Sekarang gue paham. Jadi aroma yang di keluarkan oleh Lukas adalah feromon seorang Alpha. Dan itulah kenapa gue bisa mengalami heat gue lebih cepat dari waktu yang seharusnya.
Pintu ruangan dokter terbuka dan menampilkan sosok Lukas sambil tangannya melemparkan sebuah benda kecil ke arah gue. Gue yang melihat itu langsung sigap menangkap benda tersebut dan melihat apa isi dari botol kecil yang Lukas lemparkan.
"Minum itu kalo lo merasa panas dan sesuatu yang bergejolak." ujarnya, dan mendahului gue untuk berjalan menjauh dari sana.
Gue langsung berdiri dan bersiap untuk menyusulnya, namun sebelum itu. Gue berpamitan pada Reza dulu baru melangkahkan kaki gue untuk menghampiri Lukas.
"Apa ini obat untuk mengatasi heat gue?" tanya gue setelah langkah kami sejajar. Lukas hanya berdeham sebagai jawaban.
"Makasih udah bantuin gue sampe lo memperdulikan hal kayak gini." ujar gue sambil menundukkan kepala.
Lukas tiba-tiba menghentikan langkahnya dan membuat gue mau nggak mau ikut berhenti dan menatap tanya kepadanya.

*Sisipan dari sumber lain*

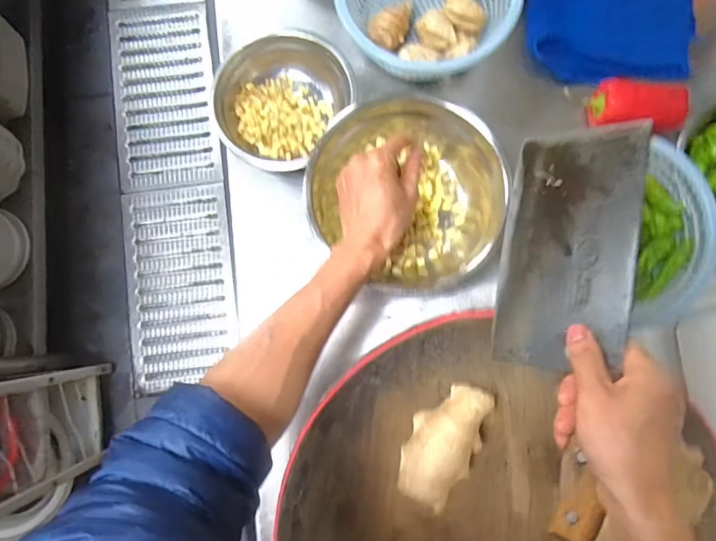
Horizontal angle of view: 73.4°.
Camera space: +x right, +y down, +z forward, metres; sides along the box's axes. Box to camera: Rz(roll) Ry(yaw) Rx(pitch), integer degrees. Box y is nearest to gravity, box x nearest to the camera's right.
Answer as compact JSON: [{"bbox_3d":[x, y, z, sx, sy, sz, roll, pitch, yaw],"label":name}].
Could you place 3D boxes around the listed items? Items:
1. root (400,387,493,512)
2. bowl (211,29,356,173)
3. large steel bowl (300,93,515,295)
[{"bbox_3d":[0.076,0.154,0.434,0.061,0.043,0.110,26,83,2],"label":"root"},{"bbox_3d":[-0.090,-0.196,0.545,0.138,0.063,0.148,0,83,-1],"label":"bowl"},{"bbox_3d":[0.059,-0.085,0.543,0.214,0.080,0.202,0,83,-1],"label":"large steel bowl"}]

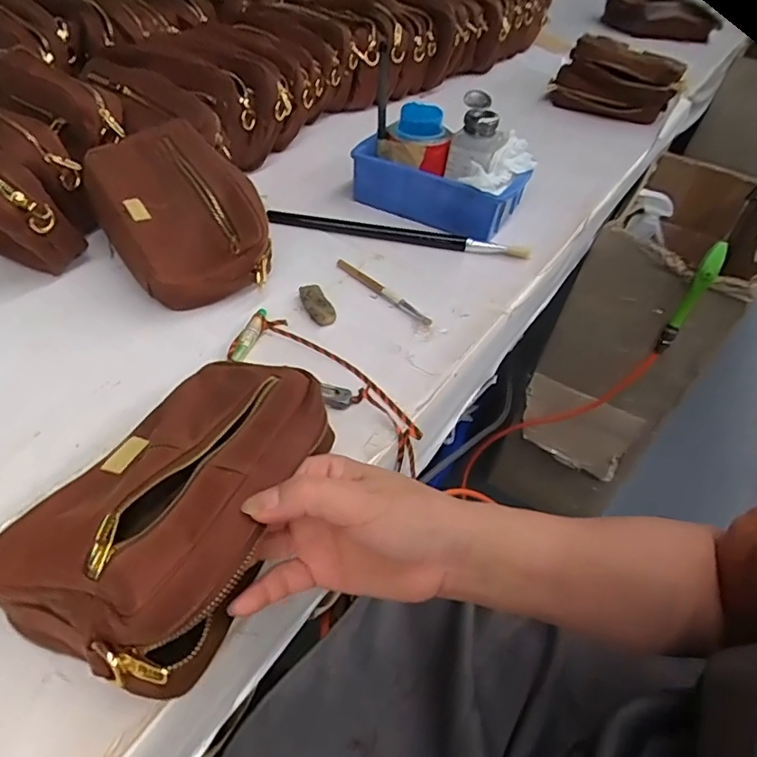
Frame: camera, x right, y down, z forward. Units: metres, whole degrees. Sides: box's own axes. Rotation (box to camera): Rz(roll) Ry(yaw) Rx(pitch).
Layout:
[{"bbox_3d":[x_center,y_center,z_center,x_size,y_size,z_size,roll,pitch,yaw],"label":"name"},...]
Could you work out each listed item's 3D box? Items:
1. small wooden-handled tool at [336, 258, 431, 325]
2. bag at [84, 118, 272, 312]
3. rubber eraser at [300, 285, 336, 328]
[{"bbox_3d":[0.005,-0.088,0.554,0.011,0.006,0.125,-32,56,-33],"label":"small wooden-handled tool"},{"bbox_3d":[-0.187,-0.156,0.537,0.133,0.047,0.199,-31,72,-18],"label":"bag"},{"bbox_3d":[-0.057,-0.069,0.526,0.021,0.013,0.051,-16,48,-22],"label":"rubber eraser"}]

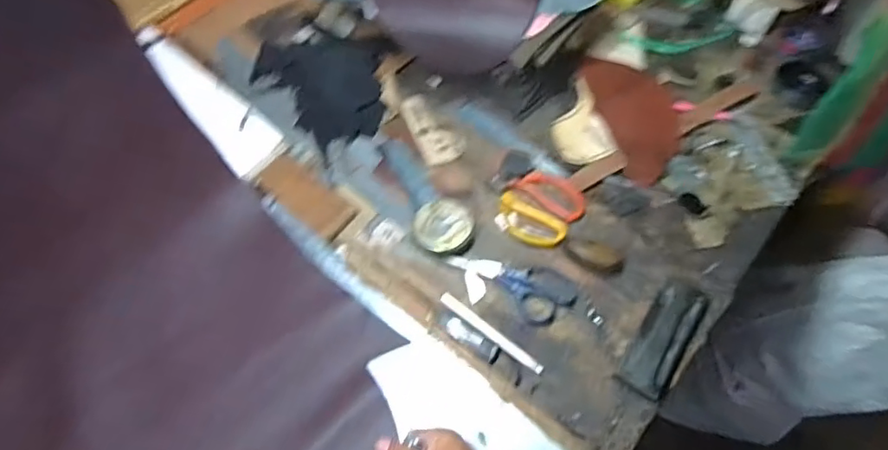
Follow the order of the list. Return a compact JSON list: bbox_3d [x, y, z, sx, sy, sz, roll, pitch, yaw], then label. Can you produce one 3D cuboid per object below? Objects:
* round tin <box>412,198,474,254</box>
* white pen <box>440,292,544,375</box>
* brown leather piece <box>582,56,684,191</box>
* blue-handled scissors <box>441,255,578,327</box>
[{"bbox_3d":[0.001,0.003,0.747,0.074,0.036,0.073,0,63,1],"label":"round tin"},{"bbox_3d":[0.055,0.126,0.683,0.144,0.004,0.013,36,59,20],"label":"white pen"},{"bbox_3d":[0.290,-0.160,0.865,0.114,0.012,0.223,-11,64,-7],"label":"brown leather piece"},{"bbox_3d":[0.078,0.075,0.713,0.159,0.015,0.071,17,65,9],"label":"blue-handled scissors"}]

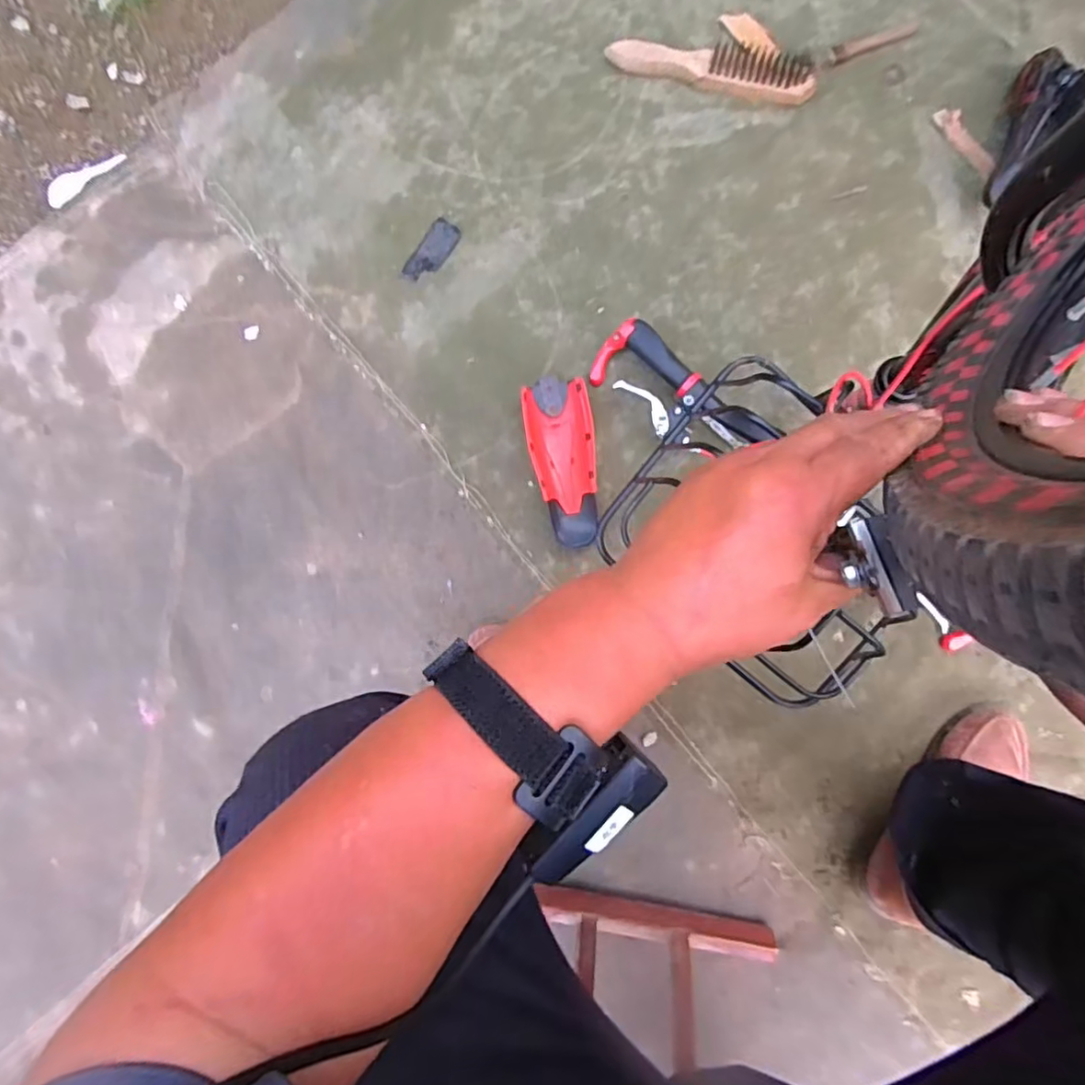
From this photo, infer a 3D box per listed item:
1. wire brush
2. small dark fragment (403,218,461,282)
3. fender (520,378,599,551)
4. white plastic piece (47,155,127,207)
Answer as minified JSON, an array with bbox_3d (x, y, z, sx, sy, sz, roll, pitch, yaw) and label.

"Ini jelas harus sesuatu yang gue peduliin. Karena kalo lo sampe ngalamin heat saat merasakan feromon gue, itu bisa bahaya. Kita sama-sama dominan." ucapnya terdengar serius.
"Iya gue tau. Tapi sampe saat ini gue masih penasaran sama elo."
"Apa?"
"Kenapa lo bisa sebaik ini sama gue? Bukannya lo benci sama gue? Dan bukannya gue menjijikan?" ucap gue yang akhirnya menanyakan hal ini ke Lukas.
Lukas berdecih lalu mengalihkan pandangannya dari gue ke arah lain.
"Gue benci cowok omega, bukan berarti gue membenci elo. Gue punya kenangan buruk sama cowok omega jadi gue membencinya. Dan soal menjijikan, itu gue merasa jijik sama diri gue sendiri karena akhirnya gue masih bisa merasakan feromon cowok omega. Padahal gue sendiri udah berjanji untuk nggak akan berhubungan dengan orang yang berjenis seperti elo. Tapi udahlah, jangan di bahas. Sekarang kita harus cepet. Ini masih jauh dari persembunyiannya yang gue maksud." jelas Lukas yang membuat gue terdiam karena jawabannya sungguh nggak gue duga.
Namun Lukas dengan sigap menarik tangan gue dan kembali menuntun gue untuk menuju mobilnya. Tapi sebelum hal itu terjadi, tiba-tiba 4 orang pria dewasa menghadang jalan kami dan membuat Lukas urung untuk menuju mobilnya.
"Akhirnya ketemu." ujar salah satu dari mereka dengan suara yang terdengar mengerikan di telinga gue.
"Gimana kalian bisa tau---"
"Sial, jaketnya!" ucap Lukas sambil menatap tubuh gue.
Gue pun menatap ke tubuh gue sendiri, dan gue sadar akan kebodohan gue sendiri karena udah melepaskan jaket Lukas dan meninggalkannya di mobil yang mana jaket itu berfungsi untuk menyamarkan bau gue dari mereka yang datang.